How to Use Meditation for Teen Stress and Anxiety

by | Aug 1, 2021 | 0 comments

It’s no secret that the coronavirus pandemic has been difficult for many people, but teens are one group dealing with their own set of struggles during this time.

Teens can sometimes be impulsive and angst-ridden even during the best of times. Behavioral health therapist Jane Ehrman, MEd, explains why teenagers can be this way and offers ideas about how meditation can help your teen deal with stress and anxiety during this uncertain time.

Q: Why is meditation good specifically for teens with angst/anxiety?

A: The amygdala (in the brain) is part of our survival mechanism. It’s always looking out for what is going to hurt us. If you’re dealing with anxiety or past trauma, the amygdala can be more reactive to stress.

During the teen years, the frontal lobe of the brain — which helps make good decisions — isn’t always communicating well with the amygdala, which responds immediately and instinctively to triggers. At this age, the pathway in the brain between the amygdala and frontal lobe isn’t as strong. But Ehrman says, through meditation, the brain will rewire.

“With 15 minutes of daily meditation for at least three weeks, the brain becomes more responsive and less reactive — which can be especially helpful to teens prone to anxiety or erratic behavior,” she says.

Q: Are there other benefits to meditation?

A: Yes. The practice of mindfulness exercises such as meditation will improve focus and concentration so teens can focus on homework and perform better on exams. Meditation can also help with self-esteem and memory, reduce high blood pressure and heart rate, and help balance the immune system.

Q: How do you start a meditation program?

A: It can be daunting to know how to help your teen begin a meditation program. Start with a simple two to five minutes of meditation. Here are some steps to follow:

  • Have your teen close their eyes or softly gaze at their lap or straight ahead and pay attention to their breathing.
  • The goal is to pull your teen out of their own head where the worrisome thoughts are and drop into her body. Have your teen simply pay attention to each breath as it comes and goes.
  • Ask your teen to notice how their body is feeling and breathe through it. Let your teen know that if they are anxious, it’s just a feeling and it will pass.
  • Encourage your teen to separate themselves from their emotions. Tell your child to pay attention to their chest and abdomen, how they contract and expand. Ask them to pay attention to how their breath feels on their nostrils, breathing in and out.
  • Ask your teen to breathe without judgment and without trying to change the rhythm of their breath.

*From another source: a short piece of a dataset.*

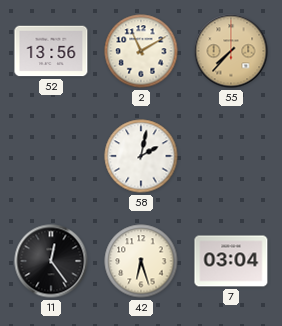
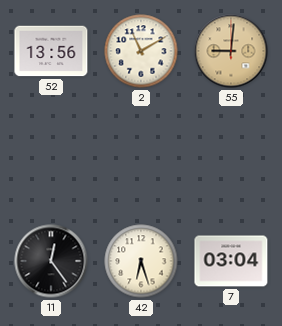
55: 7:37 -> 9:01
58: 2:02 -> none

Q: Is the goal of meditation to ‘stop thinking?’

A: No. Your mind is always thinking.

It’s like when you’re riding a bike past all kinds of things. You don’t stop and look at everything that goes by. You bring your focus back to staying on the path or trail. The same is true for meditation. Some thoughts will catch your attention while you’re meditating and others won’t. When something does, acknowledge it, and then redirect the focus back to your breathing.

Q: How much meditation does a teen need to reap benefits?

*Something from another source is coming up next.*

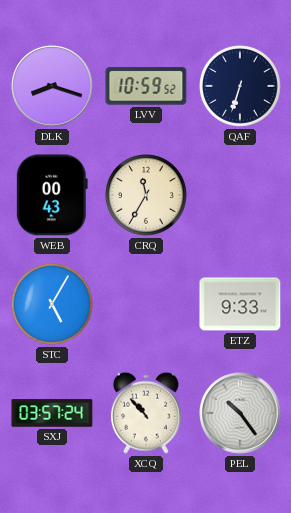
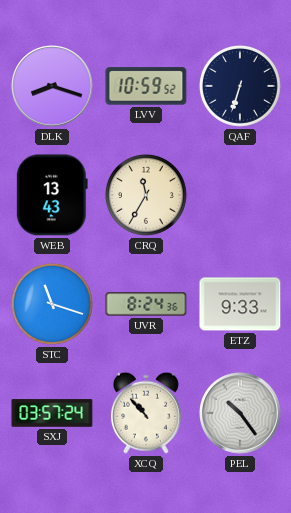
WEB: 00:43 -> 13:43
STC: 5:05 -> 11:18
UVR: none -> 8:24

A: They can start small with four to five minutes of meditation, with the goal of advancing to 15 minutes, once a day, four to five times a week. If they can accomplish this, it eventually begins rewiring their brain — often in about three weeks.

Q: Can teens use their phones for meditation?

A: Yes. If your teen is uncomfortable attempting to meditate with you, this can be especially handy! There are many apps available on your smartphone or tablet, such as Calm or Headspace, that your teen can sample for free. The Cleveland Clinic also has a free app called Mindful Moments.

Your teenager may react with skepticism at first when you suggest meditation. But, with all the uncertainty in the world right now, teens can definitely benefit from taking time to quiet the noise and meditate. It’s a handy practice that can help them through all kinds of confusing and stressful situations in life.